=== YOUR GOAL ===
Please reproduce all of the listing below exactly and drop its images.
● ● ●
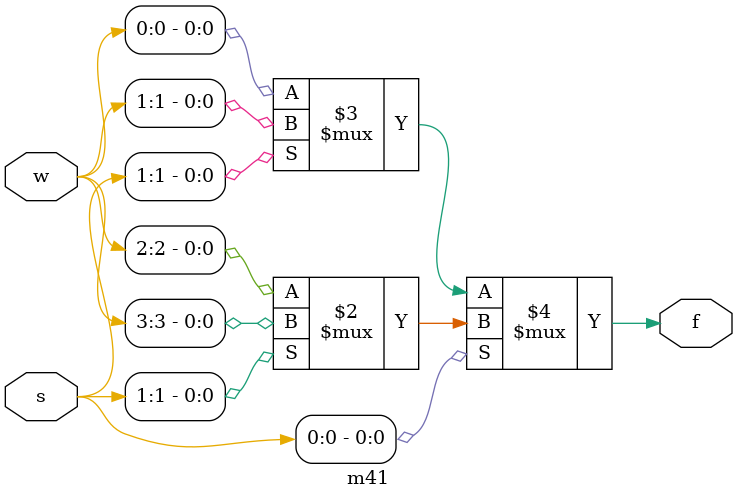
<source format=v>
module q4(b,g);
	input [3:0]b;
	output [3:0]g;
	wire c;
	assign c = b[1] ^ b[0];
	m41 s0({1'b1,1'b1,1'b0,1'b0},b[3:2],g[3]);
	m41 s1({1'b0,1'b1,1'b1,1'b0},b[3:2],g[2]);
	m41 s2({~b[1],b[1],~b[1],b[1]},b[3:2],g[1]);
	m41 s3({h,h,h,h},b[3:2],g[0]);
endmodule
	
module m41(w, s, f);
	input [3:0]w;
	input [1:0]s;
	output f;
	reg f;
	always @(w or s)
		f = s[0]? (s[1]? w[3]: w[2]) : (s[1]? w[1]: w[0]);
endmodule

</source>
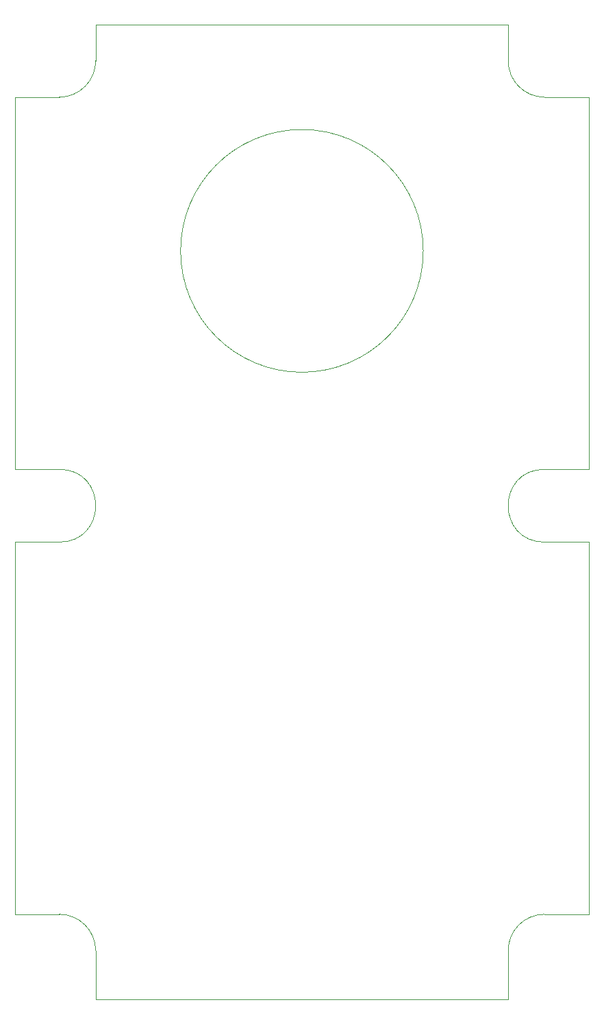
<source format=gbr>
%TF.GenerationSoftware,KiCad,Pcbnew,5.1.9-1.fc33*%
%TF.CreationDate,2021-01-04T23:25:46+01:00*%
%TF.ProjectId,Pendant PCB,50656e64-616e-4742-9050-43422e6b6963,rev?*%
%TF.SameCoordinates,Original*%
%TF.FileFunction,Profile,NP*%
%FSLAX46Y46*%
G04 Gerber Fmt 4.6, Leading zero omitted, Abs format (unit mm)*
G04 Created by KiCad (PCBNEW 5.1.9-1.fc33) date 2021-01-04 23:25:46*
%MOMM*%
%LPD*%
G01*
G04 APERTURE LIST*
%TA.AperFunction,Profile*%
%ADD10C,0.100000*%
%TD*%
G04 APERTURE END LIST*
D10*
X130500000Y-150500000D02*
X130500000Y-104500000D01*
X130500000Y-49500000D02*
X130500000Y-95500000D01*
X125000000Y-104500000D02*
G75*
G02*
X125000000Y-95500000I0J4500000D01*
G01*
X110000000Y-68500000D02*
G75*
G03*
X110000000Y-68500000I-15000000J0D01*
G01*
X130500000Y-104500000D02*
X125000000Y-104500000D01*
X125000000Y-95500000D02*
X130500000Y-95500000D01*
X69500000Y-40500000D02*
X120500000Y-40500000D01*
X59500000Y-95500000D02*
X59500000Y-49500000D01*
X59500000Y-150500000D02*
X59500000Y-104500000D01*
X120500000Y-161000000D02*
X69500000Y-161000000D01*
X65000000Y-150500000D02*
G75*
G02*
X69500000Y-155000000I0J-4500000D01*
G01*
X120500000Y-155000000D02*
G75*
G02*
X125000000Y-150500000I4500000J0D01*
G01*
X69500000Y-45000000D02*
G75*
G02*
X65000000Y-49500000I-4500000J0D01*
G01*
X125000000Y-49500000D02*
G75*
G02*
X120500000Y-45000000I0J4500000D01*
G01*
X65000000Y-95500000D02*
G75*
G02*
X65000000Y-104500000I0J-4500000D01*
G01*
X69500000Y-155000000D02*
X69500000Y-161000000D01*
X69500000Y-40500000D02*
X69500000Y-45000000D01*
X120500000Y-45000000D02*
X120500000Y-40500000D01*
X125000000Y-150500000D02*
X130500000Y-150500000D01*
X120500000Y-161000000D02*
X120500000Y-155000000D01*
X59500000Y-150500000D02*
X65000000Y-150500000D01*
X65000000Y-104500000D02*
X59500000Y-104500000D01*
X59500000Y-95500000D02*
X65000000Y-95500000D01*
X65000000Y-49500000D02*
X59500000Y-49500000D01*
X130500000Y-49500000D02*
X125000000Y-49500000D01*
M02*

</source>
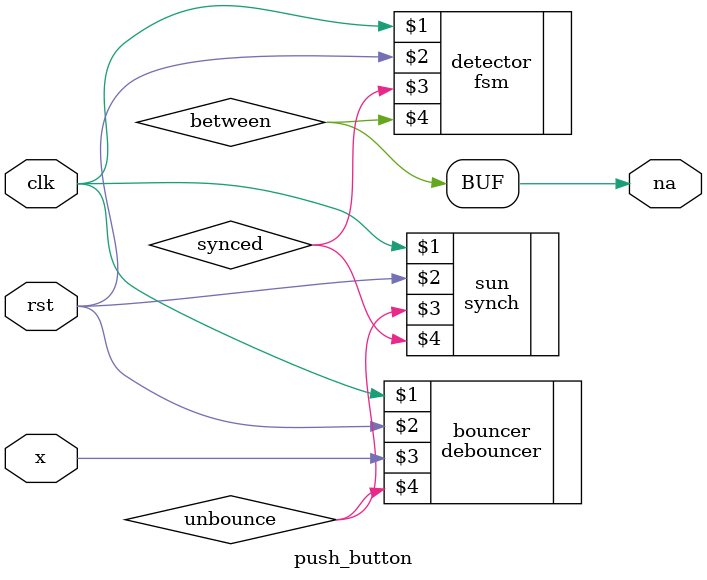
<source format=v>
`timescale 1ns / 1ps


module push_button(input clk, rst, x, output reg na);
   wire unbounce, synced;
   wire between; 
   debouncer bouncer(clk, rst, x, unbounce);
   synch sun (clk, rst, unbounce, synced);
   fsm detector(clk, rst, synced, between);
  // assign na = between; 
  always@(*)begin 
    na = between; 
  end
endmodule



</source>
● ● ●
=== SOLUTION BELOW ===
<source format=v>
module q4(b,g);
	input [3:0]b;
	output [3:0]g;
	wire c;
	assign c = b[1] ^ b[0];
	m41 s0({1'b1,1'b1,1'b0,1'b0},b[3:2],g[3]);
	m41 s1({1'b0,1'b1,1'b1,1'b0},b[3:2],g[2]);
	m41 s2({~b[1],b[1],~b[1],b[1]},b[3:2],g[1]);
	m41 s3({h,h,h,h},b[3:2],g[0]);
endmodule
	
module m41(w, s, f);
	input [3:0]w;
	input [1:0]s;
	output f;
	reg f;
	always @(w or s)
		f = s[0]? (s[1]? w[3]: w[2]) : (s[1]? w[1]: w[0]);
endmodule

</source>
<source format=gbr>
%TF.GenerationSoftware,KiCad,Pcbnew,5.1.9-1.fc33*%
%TF.CreationDate,2021-01-04T23:25:46+01:00*%
%TF.ProjectId,Pendant PCB,50656e64-616e-4742-9050-43422e6b6963,rev?*%
%TF.SameCoordinates,Original*%
%TF.FileFunction,Profile,NP*%
%FSLAX46Y46*%
G04 Gerber Fmt 4.6, Leading zero omitted, Abs format (unit mm)*
G04 Created by KiCad (PCBNEW 5.1.9-1.fc33) date 2021-01-04 23:25:46*
%MOMM*%
%LPD*%
G01*
G04 APERTURE LIST*
%TA.AperFunction,Profile*%
%ADD10C,0.100000*%
%TD*%
G04 APERTURE END LIST*
D10*
X130500000Y-150500000D02*
X130500000Y-104500000D01*
X130500000Y-49500000D02*
X130500000Y-95500000D01*
X125000000Y-104500000D02*
G75*
G02*
X125000000Y-95500000I0J4500000D01*
G01*
X110000000Y-68500000D02*
G75*
G03*
X110000000Y-68500000I-15000000J0D01*
G01*
X130500000Y-104500000D02*
X125000000Y-104500000D01*
X125000000Y-95500000D02*
X130500000Y-95500000D01*
X69500000Y-40500000D02*
X120500000Y-40500000D01*
X59500000Y-95500000D02*
X59500000Y-49500000D01*
X59500000Y-150500000D02*
X59500000Y-104500000D01*
X120500000Y-161000000D02*
X69500000Y-161000000D01*
X65000000Y-150500000D02*
G75*
G02*
X69500000Y-155000000I0J-4500000D01*
G01*
X120500000Y-155000000D02*
G75*
G02*
X125000000Y-150500000I4500000J0D01*
G01*
X69500000Y-45000000D02*
G75*
G02*
X65000000Y-49500000I-4500000J0D01*
G01*
X125000000Y-49500000D02*
G75*
G02*
X120500000Y-45000000I0J4500000D01*
G01*
X65000000Y-95500000D02*
G75*
G02*
X65000000Y-104500000I0J-4500000D01*
G01*
X69500000Y-155000000D02*
X69500000Y-161000000D01*
X69500000Y-40500000D02*
X69500000Y-45000000D01*
X120500000Y-45000000D02*
X120500000Y-40500000D01*
X125000000Y-150500000D02*
X130500000Y-150500000D01*
X120500000Y-161000000D02*
X120500000Y-155000000D01*
X59500000Y-150500000D02*
X65000000Y-150500000D01*
X65000000Y-104500000D02*
X59500000Y-104500000D01*
X59500000Y-95500000D02*
X65000000Y-95500000D01*
X65000000Y-49500000D02*
X59500000Y-49500000D01*
X130500000Y-49500000D02*
X125000000Y-49500000D01*
M02*

</source>
<source format=v>
`timescale 1ns / 1ps


module push_button(input clk, rst, x, output reg na);
   wire unbounce, synced;
   wire between; 
   debouncer bouncer(clk, rst, x, unbounce);
   synch sun (clk, rst, unbounce, synced);
   fsm detector(clk, rst, synced, between);
  // assign na = between; 
  always@(*)begin 
    na = between; 
  end
endmodule



</source>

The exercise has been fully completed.